• EXERCISE A
Find every line in the rows below that contains the word "kern", and copy each of those lines.

• DOCUMENT TEXT
====

These findings add to the growing body of research on which modes students prefer in Quizlet. For example, like C. Chien’s (2013, C. W. Chien’s 2015) study, the participants in this study also liked Spell and Write, and liked modes where they typed the word (Altiner, 2011). However, different to the students in Chien’s study who preferred Space Race (re-named Gravity), only 9.1% of students in this study liked Gravity the best. This might be because, for those slow at typing, slow at recall, or slow at both, this can quickly become an onerous task.

The mainly positive results from the survey support other research on learner preferences toward Quizlet (Bueno-Alastuey & Nemeth, 2022; C. W. Chien, 2015; Dizon, 2016). For example, students in this study also felt Quizlet was fun and engaging as found in Bueno-Alastuey and Nemeth (2022) and C. W. Chien (2015). Furthermore, like Dizon’s (2016) research, which had only 9 participants, students in this study also perceived Quizlet to be easy to use and they answered they would like to use it in the future. The current study therefore can fill the knowledge gap with its larger sample size.

====

• DATASET

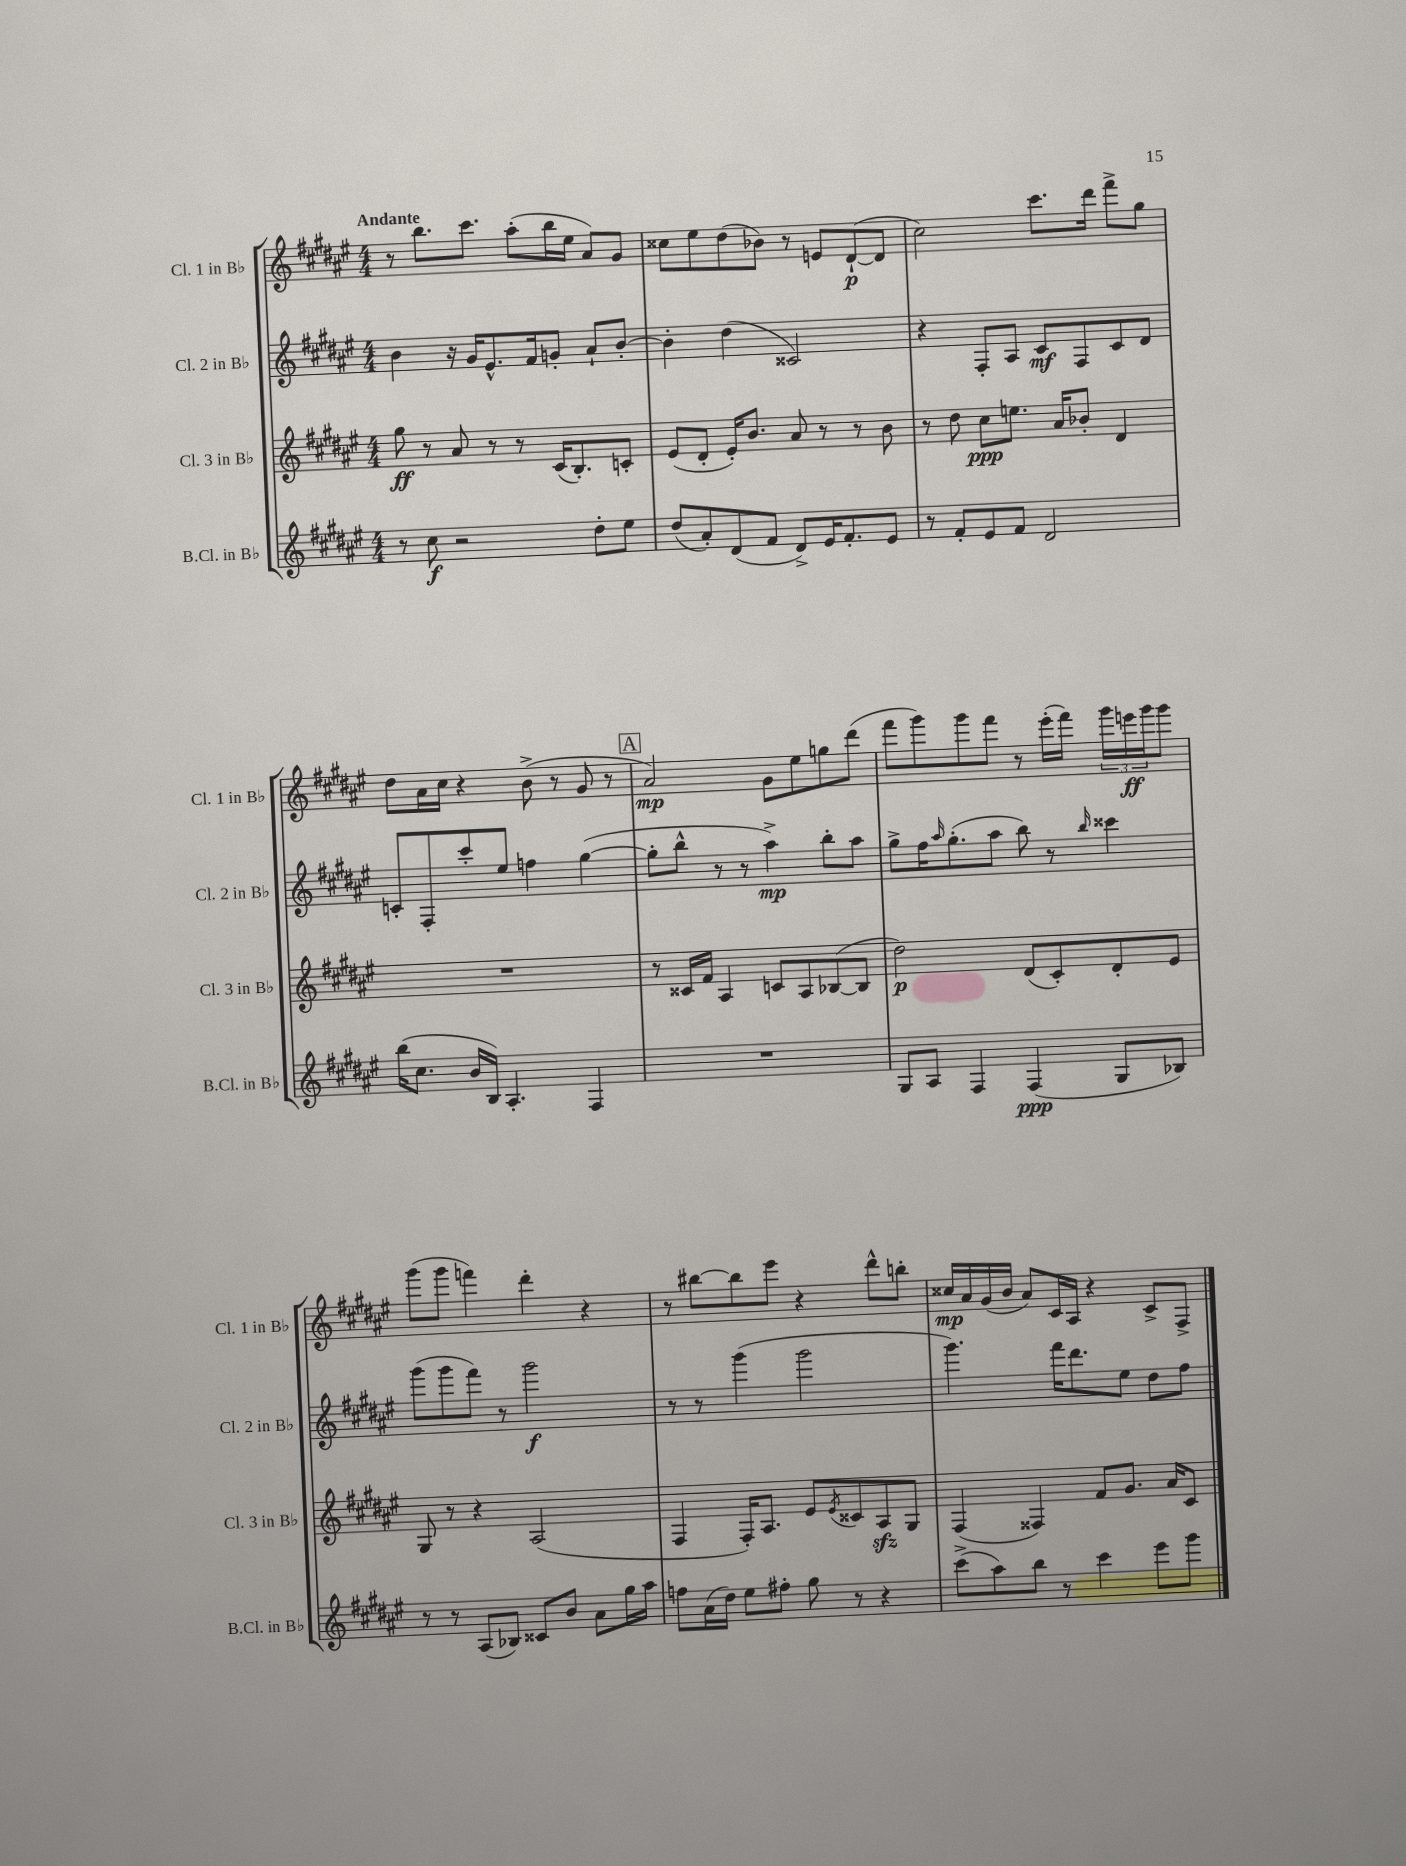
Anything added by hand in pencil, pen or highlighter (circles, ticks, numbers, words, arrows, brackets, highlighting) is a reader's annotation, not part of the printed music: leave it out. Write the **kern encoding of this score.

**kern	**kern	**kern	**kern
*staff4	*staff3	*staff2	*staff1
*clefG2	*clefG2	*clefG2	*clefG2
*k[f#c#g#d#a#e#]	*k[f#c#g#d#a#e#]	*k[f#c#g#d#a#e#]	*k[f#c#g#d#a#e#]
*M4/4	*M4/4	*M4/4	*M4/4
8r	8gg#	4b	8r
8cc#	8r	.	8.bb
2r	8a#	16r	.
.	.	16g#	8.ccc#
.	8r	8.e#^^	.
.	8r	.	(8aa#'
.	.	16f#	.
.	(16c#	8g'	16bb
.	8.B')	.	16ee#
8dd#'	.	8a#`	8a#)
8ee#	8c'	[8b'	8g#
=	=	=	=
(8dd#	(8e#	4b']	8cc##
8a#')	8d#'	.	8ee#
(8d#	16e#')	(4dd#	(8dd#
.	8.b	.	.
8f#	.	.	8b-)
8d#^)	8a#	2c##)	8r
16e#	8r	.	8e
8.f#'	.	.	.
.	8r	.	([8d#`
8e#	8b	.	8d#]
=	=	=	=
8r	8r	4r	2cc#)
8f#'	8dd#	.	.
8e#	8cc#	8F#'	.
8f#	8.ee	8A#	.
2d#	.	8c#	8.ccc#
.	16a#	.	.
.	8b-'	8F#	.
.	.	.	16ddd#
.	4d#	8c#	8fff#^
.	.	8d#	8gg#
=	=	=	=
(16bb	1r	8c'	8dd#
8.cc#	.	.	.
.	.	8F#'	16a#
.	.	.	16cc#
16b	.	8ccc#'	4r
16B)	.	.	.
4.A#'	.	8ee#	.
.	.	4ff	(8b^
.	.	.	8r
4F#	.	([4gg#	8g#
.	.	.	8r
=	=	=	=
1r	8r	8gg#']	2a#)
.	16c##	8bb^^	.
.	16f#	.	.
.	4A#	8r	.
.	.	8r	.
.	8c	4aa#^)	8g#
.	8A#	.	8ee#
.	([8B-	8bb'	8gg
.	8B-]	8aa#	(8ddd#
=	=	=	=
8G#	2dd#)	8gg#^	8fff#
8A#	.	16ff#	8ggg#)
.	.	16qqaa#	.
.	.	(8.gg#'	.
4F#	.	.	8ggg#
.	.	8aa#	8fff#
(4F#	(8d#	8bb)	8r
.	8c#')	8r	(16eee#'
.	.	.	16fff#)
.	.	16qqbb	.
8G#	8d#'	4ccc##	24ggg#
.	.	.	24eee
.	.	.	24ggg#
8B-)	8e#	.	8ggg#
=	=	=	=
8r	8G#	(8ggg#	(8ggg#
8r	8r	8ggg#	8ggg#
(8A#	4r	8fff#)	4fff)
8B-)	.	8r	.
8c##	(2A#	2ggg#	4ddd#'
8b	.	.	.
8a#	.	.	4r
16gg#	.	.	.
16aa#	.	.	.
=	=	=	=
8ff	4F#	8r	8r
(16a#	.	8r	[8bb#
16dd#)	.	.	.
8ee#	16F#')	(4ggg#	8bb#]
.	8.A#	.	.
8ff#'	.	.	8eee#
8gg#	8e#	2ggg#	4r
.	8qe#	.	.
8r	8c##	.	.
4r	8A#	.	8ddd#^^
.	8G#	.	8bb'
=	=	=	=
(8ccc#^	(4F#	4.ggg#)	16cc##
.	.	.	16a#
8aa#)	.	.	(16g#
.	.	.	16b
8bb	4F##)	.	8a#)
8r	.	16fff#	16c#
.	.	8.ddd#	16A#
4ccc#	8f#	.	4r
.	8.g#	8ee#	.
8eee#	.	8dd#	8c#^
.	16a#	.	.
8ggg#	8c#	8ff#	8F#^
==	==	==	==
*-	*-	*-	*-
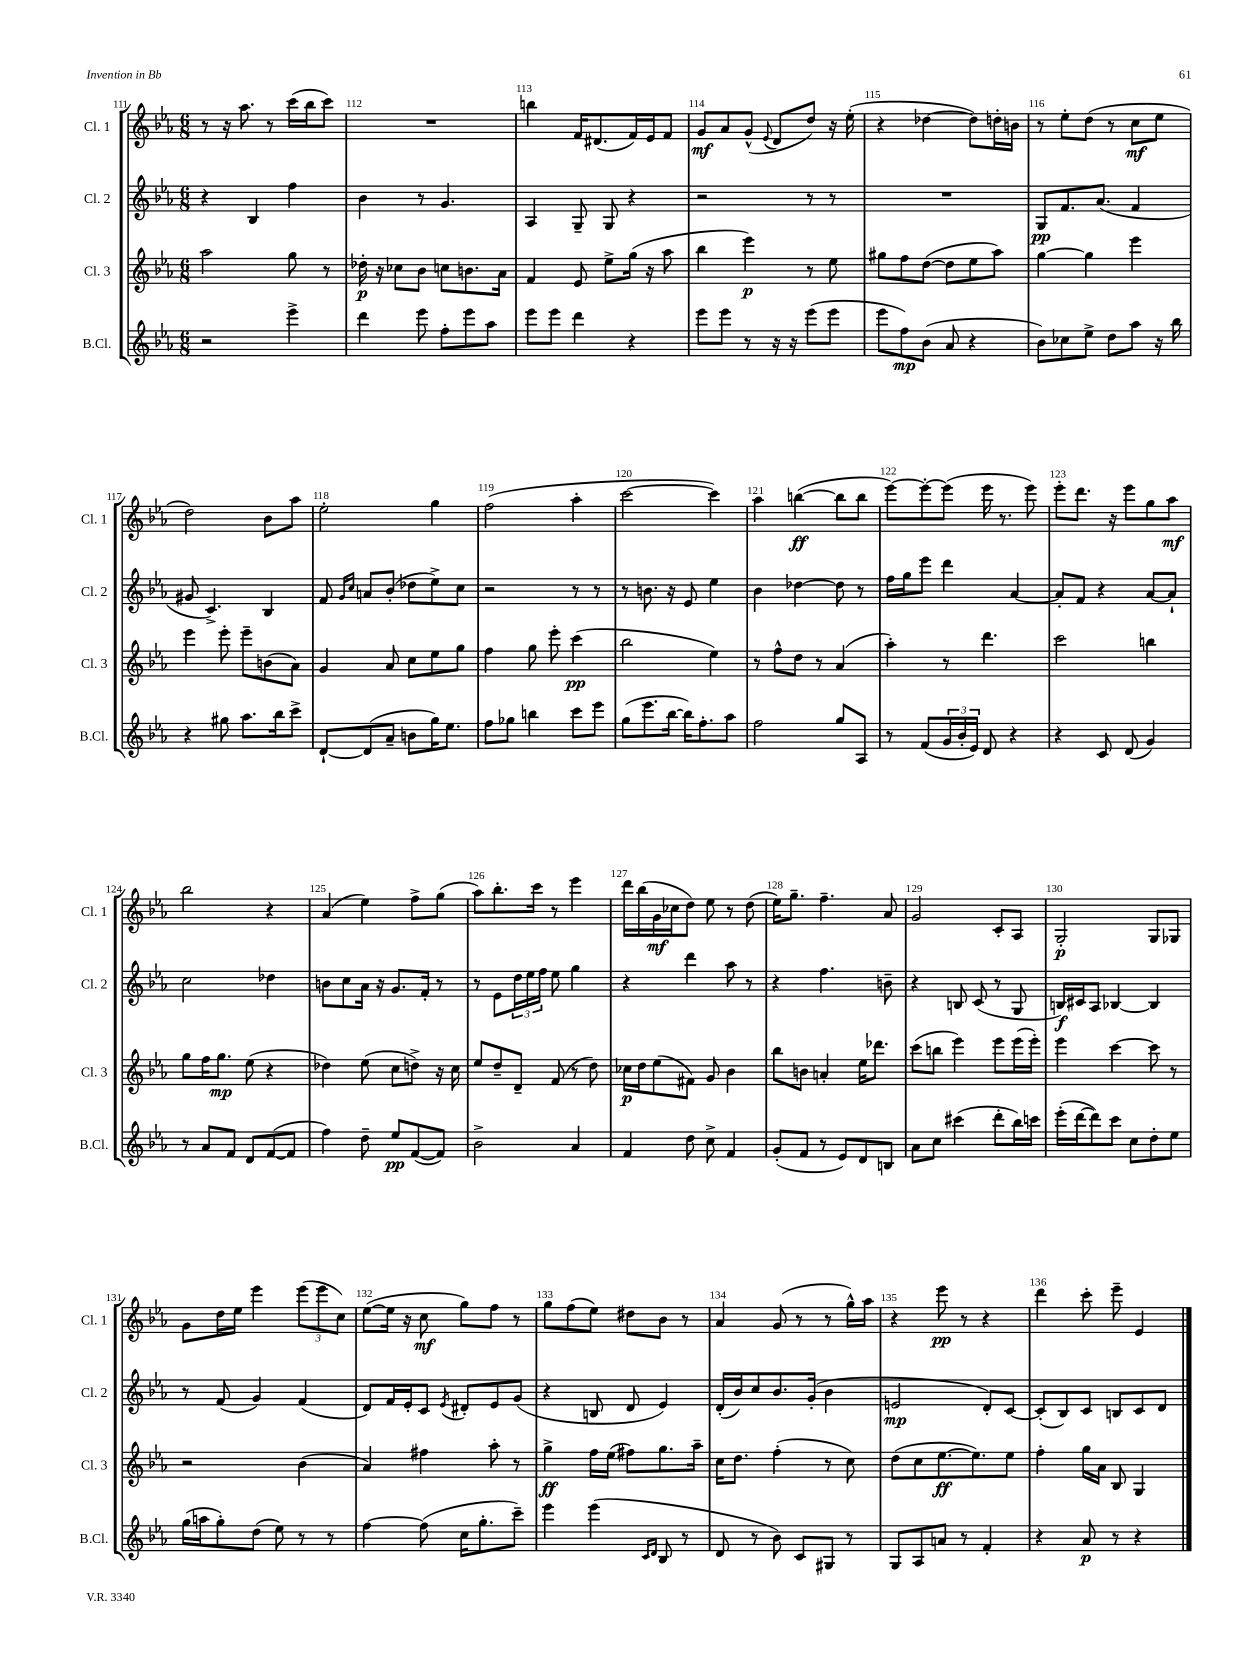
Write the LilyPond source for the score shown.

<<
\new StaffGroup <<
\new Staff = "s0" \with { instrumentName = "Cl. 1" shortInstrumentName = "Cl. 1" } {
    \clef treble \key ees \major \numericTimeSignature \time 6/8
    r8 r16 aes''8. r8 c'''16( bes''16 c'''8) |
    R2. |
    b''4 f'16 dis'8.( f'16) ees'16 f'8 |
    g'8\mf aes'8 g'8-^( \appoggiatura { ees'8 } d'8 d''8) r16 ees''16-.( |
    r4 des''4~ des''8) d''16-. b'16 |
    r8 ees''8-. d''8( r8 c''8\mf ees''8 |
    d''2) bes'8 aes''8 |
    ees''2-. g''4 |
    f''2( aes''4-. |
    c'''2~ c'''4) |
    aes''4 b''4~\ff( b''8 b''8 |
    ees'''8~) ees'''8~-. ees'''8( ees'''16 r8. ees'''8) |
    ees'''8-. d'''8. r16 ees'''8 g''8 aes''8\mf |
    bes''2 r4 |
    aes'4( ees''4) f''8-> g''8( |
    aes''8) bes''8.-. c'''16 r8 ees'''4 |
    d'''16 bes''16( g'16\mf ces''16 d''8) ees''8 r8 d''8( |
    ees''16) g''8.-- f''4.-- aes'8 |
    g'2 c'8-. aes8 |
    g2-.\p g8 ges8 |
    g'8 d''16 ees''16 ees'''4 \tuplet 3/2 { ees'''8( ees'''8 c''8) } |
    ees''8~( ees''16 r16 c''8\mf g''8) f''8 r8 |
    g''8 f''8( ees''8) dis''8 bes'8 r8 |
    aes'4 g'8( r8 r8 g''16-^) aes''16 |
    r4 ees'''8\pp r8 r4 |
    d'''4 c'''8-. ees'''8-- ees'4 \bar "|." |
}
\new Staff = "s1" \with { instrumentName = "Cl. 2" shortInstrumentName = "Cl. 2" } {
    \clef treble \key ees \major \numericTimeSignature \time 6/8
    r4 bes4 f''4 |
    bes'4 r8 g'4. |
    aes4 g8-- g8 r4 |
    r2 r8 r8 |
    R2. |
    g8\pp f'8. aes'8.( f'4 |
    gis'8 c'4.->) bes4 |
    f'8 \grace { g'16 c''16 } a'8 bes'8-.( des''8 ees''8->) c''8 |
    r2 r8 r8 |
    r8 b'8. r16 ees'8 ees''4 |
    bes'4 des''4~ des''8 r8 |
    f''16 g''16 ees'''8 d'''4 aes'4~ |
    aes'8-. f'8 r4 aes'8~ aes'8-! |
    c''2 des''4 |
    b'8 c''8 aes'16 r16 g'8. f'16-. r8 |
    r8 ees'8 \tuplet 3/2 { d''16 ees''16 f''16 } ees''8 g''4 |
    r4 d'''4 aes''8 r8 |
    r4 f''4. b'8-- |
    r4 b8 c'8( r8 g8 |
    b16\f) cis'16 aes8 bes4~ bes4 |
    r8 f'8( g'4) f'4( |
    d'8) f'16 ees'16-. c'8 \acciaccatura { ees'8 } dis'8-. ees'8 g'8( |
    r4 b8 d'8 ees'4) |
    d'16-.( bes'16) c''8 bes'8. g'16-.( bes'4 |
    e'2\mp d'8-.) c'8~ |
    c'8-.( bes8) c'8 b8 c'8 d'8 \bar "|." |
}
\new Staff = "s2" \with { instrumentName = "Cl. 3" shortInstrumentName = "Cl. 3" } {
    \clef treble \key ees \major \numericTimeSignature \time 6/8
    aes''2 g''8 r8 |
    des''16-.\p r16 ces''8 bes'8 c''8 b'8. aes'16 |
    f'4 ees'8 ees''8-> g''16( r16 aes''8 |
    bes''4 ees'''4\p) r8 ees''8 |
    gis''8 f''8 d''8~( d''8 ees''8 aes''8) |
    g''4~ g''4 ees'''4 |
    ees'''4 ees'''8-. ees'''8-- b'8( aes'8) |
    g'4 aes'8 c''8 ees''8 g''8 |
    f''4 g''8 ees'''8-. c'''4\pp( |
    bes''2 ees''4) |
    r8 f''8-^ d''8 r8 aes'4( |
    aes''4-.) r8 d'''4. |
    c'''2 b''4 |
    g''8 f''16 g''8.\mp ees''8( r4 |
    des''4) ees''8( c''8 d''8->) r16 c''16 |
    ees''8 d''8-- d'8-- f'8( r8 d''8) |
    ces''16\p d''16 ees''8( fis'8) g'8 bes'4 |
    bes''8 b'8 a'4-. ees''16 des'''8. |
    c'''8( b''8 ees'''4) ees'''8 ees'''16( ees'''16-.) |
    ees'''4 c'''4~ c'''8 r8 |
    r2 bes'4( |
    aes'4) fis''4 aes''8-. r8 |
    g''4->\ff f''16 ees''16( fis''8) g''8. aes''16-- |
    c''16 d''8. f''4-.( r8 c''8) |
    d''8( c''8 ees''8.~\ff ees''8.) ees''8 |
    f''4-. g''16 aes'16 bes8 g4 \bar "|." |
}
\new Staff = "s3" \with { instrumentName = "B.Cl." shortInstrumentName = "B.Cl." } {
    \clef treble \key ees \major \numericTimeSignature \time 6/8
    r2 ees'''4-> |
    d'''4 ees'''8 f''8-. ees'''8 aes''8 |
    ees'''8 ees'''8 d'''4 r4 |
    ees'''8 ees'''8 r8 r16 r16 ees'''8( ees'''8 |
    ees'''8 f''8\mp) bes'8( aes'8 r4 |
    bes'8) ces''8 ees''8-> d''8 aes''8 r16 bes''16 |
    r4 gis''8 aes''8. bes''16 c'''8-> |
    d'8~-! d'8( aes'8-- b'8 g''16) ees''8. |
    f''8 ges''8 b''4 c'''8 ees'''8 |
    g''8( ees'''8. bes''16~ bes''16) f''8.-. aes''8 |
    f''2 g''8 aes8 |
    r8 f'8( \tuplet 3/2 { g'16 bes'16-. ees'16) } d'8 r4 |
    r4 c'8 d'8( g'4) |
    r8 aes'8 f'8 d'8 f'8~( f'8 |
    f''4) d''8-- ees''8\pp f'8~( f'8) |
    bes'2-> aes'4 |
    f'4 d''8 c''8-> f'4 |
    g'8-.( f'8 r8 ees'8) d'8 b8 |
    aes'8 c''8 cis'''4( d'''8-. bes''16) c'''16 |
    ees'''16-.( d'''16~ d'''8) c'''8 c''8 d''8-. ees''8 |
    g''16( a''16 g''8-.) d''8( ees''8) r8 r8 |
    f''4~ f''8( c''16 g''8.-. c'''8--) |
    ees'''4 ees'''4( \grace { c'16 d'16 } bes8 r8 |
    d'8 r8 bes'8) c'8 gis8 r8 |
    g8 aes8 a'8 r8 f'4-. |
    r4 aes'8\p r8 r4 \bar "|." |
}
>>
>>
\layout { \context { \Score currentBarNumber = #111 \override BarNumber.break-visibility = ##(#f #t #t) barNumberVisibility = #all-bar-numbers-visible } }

====

• EXERCISE B
Take the text on students' views of Quizlet further, picking up right after its last sentence above.

• OUTPUT A
Anything added by hand in pencil, pen or highlighter (circles, ticks, numbers, words, arrows, brackets, highlighting) is a reader's annotation, not part of the printed music: leave it out. Write the **kern encoding of this score.
**kern	**kern	**kern	**kern

• OUTPUT B
Overall, it was found that the design of Quizlet as a vocabulary application provides two important affordances for language teachers and program coordinators. First, it allows all stakeholders the power to construct their own flashcard sets. Second, the Quizlet teacher account allows teachers to track which vocabulary activities students have completed and identifies items with which a class group has had difficulties by providing the students’ mastery of each word in percentages. This allows for easily making review sets for midterm and final exam study. In fact, this option combined with the students’ perception that there was too much practice required and the low level of support for subsequent use of LMS activities suggests that the LMS practice activities could be dropped.

Conclusion

This study has sought to elucidate the appropriate rigor with which to assess recall-level knowledge of high-frequency vocabulary. The results of this study emphasize and challenge several ongoing misconceptions. One is if learners are tested on the form-meaning recognition of high-frequency vocabulary they will be able to recognize the word when reading. Another is that they will be able to recall these words. A third misconception is that if they have form recognition ability, then they will be able to adjust inflections to work in typical contexts. This study adds to research that can improve learning objectives, test item writing, and digital flashcard designs to enhance washback effects and help learners develop a more active L2 vocabulary core.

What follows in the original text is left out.